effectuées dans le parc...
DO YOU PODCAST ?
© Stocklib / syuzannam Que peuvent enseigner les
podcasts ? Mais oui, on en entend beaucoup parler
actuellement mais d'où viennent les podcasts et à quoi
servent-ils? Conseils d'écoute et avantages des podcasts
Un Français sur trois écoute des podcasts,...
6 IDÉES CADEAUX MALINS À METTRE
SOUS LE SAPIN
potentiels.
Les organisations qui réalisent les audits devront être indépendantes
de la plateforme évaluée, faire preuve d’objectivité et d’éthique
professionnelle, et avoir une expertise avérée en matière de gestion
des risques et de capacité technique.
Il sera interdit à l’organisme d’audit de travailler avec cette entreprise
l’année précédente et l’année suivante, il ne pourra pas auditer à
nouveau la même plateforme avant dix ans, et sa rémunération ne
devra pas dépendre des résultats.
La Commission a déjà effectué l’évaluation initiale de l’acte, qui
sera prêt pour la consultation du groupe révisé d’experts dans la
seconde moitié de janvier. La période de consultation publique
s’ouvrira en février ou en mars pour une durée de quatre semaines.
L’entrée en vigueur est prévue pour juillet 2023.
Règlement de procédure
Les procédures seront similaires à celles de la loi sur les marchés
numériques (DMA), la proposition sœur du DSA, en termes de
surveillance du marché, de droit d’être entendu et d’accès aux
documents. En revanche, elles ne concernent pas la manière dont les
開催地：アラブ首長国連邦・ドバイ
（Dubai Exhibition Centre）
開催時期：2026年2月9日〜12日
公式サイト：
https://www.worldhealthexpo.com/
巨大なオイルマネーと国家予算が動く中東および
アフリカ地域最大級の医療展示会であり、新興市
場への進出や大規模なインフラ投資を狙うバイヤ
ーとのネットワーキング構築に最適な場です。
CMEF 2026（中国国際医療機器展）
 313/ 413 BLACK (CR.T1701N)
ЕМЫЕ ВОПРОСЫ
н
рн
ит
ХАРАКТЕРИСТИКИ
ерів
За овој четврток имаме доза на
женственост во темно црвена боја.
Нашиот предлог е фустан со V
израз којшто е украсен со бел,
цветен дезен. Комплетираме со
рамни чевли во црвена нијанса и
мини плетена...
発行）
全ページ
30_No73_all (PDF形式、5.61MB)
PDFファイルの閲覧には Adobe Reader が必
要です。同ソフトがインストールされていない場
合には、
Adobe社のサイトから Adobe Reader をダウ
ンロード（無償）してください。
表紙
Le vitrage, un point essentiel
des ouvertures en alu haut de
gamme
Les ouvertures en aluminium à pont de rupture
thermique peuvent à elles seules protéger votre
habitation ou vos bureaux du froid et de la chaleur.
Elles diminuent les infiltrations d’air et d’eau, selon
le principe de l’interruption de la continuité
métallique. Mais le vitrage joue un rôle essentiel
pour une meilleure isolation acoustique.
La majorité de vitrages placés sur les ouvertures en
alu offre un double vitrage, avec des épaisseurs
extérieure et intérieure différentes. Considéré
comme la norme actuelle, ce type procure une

> **WORK REQUEST**: Type the material above out again, exactly.

> **ANSWER TO THIS EXERCISE**:
effectuées dans le parc...
DO YOU PODCAST ?
© Stocklib / syuzannam Que peuvent enseigner les
podcasts ? Mais oui, on en entend beaucoup parler
actuellement mais d'où viennent les podcasts et à quoi
servent-ils? Conseils d'écoute et avantages des podcasts
Un Français sur trois écoute des podcasts,...
6 IDÉES CADEAUX MALINS À METTRE
SOUS LE SAPIN
potentiels.
Les organisations qui réalisent les audits devront être indépendantes
de la plateforme évaluée, faire preuve d’objectivité et d’éthique
professionnelle, et avoir une expertise avérée en matière de gestion
des risques et de capacité technique.
Il sera interdit à l’organisme d’audit de travailler avec cette entreprise
l’année précédente et l’année suivante, il ne pourra pas auditer à
nouveau la même plateforme avant dix ans, et sa rémunération ne
devra pas dépendre des résultats.
La Commission a déjà effectué l’évaluation initiale de l’acte, qui
sera prêt pour la consultation du groupe révisé d’experts dans la
seconde moitié de janvier. La période de consultation publique
s’ouvrira en février ou en mars pour une durée de quatre semaines.
L’entrée en vigueur est prévue pour juillet 2023.
Règlement de procédure
Les procédures seront similaires à celles de la loi sur les marchés
numériques (DMA), la proposition sœur du DSA, en termes de
surveillance du marché, de droit d’être entendu et d’accès aux
documents. En revanche, elles ne concernent pas la manière dont les
開催地：アラブ首長国連邦・ドバイ
（Dubai Exhibition Centre）
開催時期：2026年2月9日〜12日
公式サイト：
https://www.worldhealthexpo.com/
巨大なオイルマネーと国家予算が動く中東および
アフリカ地域最大級の医療展示会であり、新興市
場への進出や大規模なインフラ投資を狙うバイヤ
ーとのネットワーキング構築に最適な場です。
CMEF 2026（中国国際医療機器展）
 313/ 413 BLACK (CR.T1701N)
ЕМЫЕ ВОПРОСЫ
н
рн
ит
ХАРАКТЕРИСТИКИ
ерів
За овој четврток имаме доза на
женственост во темно црвена боја.
Нашиот предлог е фустан со V
израз којшто е украсен со бел,
цветен дезен. Комплетираме со
рамни чевли во црвена нијанса и
мини плетена...
発行）
全ページ
30_No73_all (PDF形式、5.61MB)
PDFファイルの閲覧には Adobe Reader が必
要です。同ソフトがインストールされていない場
合には、
Adobe社のサイトから Adobe Reader をダウ
ンロード（無償）してください。
表紙
Le vitrage, un point essentiel
des ouvertures en alu haut de
gamme
Les ouvertures en aluminium à pont de rupture
thermique peuvent à elles seules protéger votre
habitation ou vos bureaux du froid et de la chaleur.
Elles diminuent les infiltrations d’air et d’eau, selon
le principe de l’interruption de la continuité
métallique. Mais le vitrage joue un rôle essentiel
pour une meilleure isolation acoustique.
La majorité de vitrages placés sur les ouvertures en
alu offre un double vitrage, avec des épaisseurs
extérieure et intérieure différentes. Considéré
comme la norme actuelle, ce type procure une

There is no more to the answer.